▸ **Data to process**:
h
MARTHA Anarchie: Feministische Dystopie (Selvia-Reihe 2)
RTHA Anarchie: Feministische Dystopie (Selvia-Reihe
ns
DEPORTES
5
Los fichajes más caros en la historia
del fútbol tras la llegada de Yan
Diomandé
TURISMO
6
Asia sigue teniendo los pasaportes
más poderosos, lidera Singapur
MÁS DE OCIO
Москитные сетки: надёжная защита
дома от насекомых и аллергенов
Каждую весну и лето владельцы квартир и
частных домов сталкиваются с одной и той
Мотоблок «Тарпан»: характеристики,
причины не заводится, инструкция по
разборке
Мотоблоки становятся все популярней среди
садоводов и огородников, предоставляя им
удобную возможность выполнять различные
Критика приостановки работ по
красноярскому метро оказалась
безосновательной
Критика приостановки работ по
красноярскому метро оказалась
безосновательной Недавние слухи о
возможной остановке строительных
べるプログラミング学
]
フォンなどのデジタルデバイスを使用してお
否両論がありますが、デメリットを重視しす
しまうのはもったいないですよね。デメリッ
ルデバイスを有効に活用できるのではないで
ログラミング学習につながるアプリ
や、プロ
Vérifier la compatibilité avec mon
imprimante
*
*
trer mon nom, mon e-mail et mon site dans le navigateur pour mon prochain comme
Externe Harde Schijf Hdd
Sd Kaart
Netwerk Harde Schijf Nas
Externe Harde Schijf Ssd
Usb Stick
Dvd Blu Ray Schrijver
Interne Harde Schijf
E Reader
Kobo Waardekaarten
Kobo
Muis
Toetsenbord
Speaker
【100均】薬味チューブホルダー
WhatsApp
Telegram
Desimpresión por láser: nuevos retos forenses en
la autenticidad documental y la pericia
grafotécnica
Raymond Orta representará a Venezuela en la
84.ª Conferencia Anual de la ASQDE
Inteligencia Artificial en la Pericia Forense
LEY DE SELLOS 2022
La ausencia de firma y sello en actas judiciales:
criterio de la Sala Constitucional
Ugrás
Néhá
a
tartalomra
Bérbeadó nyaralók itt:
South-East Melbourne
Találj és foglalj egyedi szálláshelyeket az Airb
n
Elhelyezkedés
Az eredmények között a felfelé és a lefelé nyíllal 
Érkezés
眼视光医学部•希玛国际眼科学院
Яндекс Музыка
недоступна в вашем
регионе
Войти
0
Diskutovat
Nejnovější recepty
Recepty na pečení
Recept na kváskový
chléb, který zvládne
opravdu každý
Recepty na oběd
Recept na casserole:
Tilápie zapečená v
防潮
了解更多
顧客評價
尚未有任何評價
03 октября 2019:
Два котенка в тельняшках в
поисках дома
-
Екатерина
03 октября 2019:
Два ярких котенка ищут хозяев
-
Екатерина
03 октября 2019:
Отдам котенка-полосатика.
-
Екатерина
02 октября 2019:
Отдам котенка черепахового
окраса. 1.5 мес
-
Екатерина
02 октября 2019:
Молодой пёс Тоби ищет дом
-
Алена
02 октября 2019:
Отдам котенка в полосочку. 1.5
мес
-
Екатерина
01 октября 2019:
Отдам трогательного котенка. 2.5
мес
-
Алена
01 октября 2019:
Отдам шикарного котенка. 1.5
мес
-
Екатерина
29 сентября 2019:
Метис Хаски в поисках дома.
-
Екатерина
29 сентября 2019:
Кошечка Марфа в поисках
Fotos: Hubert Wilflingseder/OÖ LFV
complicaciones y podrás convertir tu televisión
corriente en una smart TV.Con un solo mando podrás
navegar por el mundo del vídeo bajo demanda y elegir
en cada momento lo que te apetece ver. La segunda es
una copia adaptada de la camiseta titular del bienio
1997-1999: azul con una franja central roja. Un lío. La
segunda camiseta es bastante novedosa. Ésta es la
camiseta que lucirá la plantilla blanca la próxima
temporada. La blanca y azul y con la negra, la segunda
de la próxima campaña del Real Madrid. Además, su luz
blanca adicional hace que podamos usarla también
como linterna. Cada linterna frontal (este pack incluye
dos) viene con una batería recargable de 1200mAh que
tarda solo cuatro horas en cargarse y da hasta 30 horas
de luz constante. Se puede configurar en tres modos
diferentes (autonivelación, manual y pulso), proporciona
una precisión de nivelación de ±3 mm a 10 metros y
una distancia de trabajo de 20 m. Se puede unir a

▸ **To do**:
Render the listing as a Markdown table with the columns Row and Line text, starting with its first line and going on through the line containing "Asia sigue teniendo los pasaportes". Number each row and leave out blank lines.

▸ **Problem solution**:
| Row | Line text |
|---|---|
| 1 | h |
| 2 | MARTHA Anarchie: Feministische Dystopie (Selvia-Reihe 2) |
| 3 | RTHA Anarchie: Feministische Dystopie (Selvia-Reihe |
| 4 | ns |
| 5 | DEPORTES |
| 6 | 5 |
| 7 | Los fichajes más caros en la historia |
| 8 | del fútbol tras la llegada de Yan |
| 9 | Diomandé |
| 10 | TURISMO |
| 11 | 6 |
| 12 | Asia sigue teniendo los pasaportes |